### EXERCISE DIRECTIONS
Locate the line that contains "Identify the document" in the entries below. Retype it and all following lines through the final one, character for character.
··· DATA
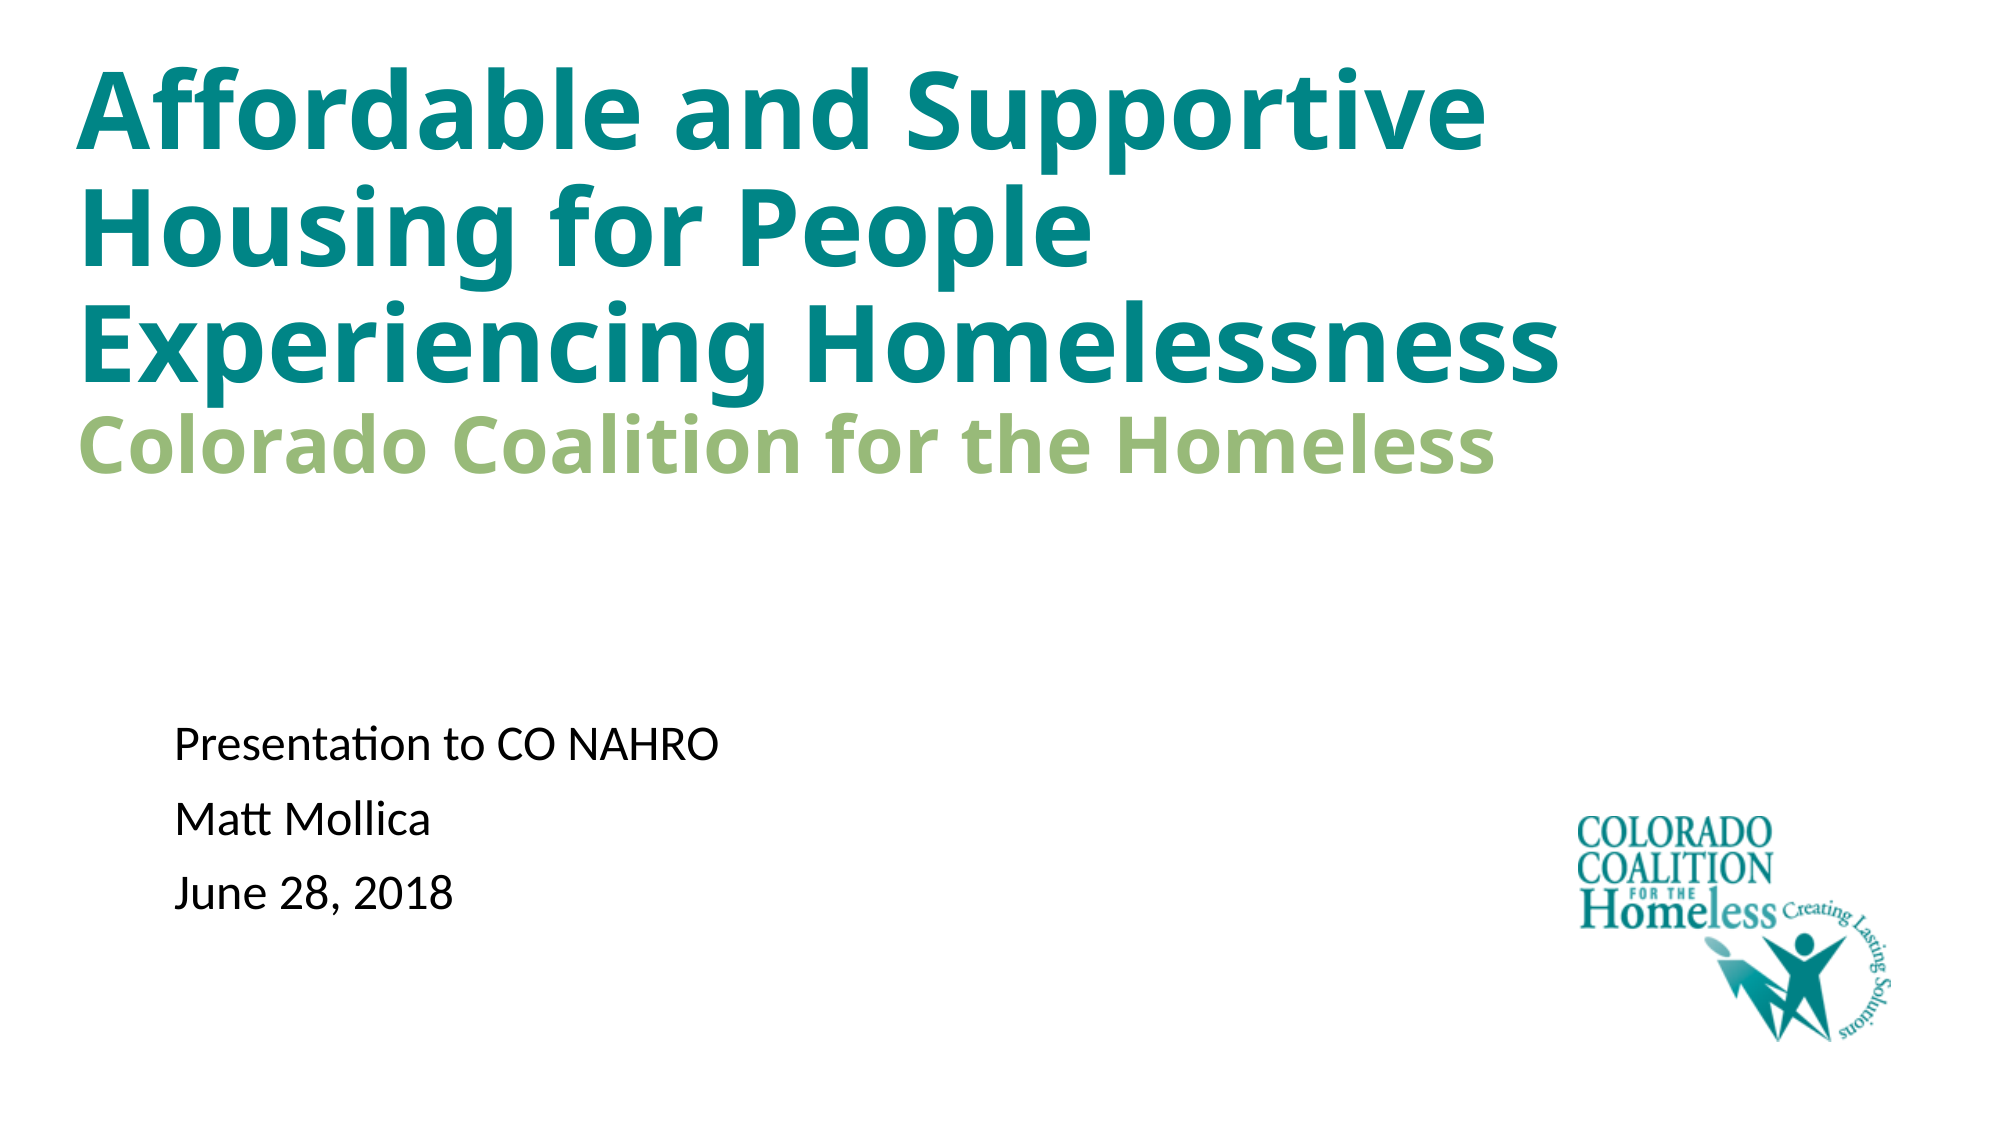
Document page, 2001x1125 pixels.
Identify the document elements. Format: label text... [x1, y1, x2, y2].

subtitle Presentation to CO NAHRO Matt Mollica June 28, 2018 [159, 709, 1750, 982]
picture [1577, 816, 1891, 1042]
title Affordable and Supportive Housing for People Experiencing Homelessness Colorado Coalition for the Homeless [61, 38, 1750, 627]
······
### RESULT OF THE TASK
Identify the document elements. Format: label text... [x1, y1, x2, y2].

subtitle Presentation to CO NAHRO Matt Mollica June 28, 2018 [159, 709, 1750, 982]
picture [1577, 816, 1891, 1042]
title Affordable and Supportive Housing for People Experiencing Homelessness Colorado Coalition for the Homeless [61, 38, 1750, 627]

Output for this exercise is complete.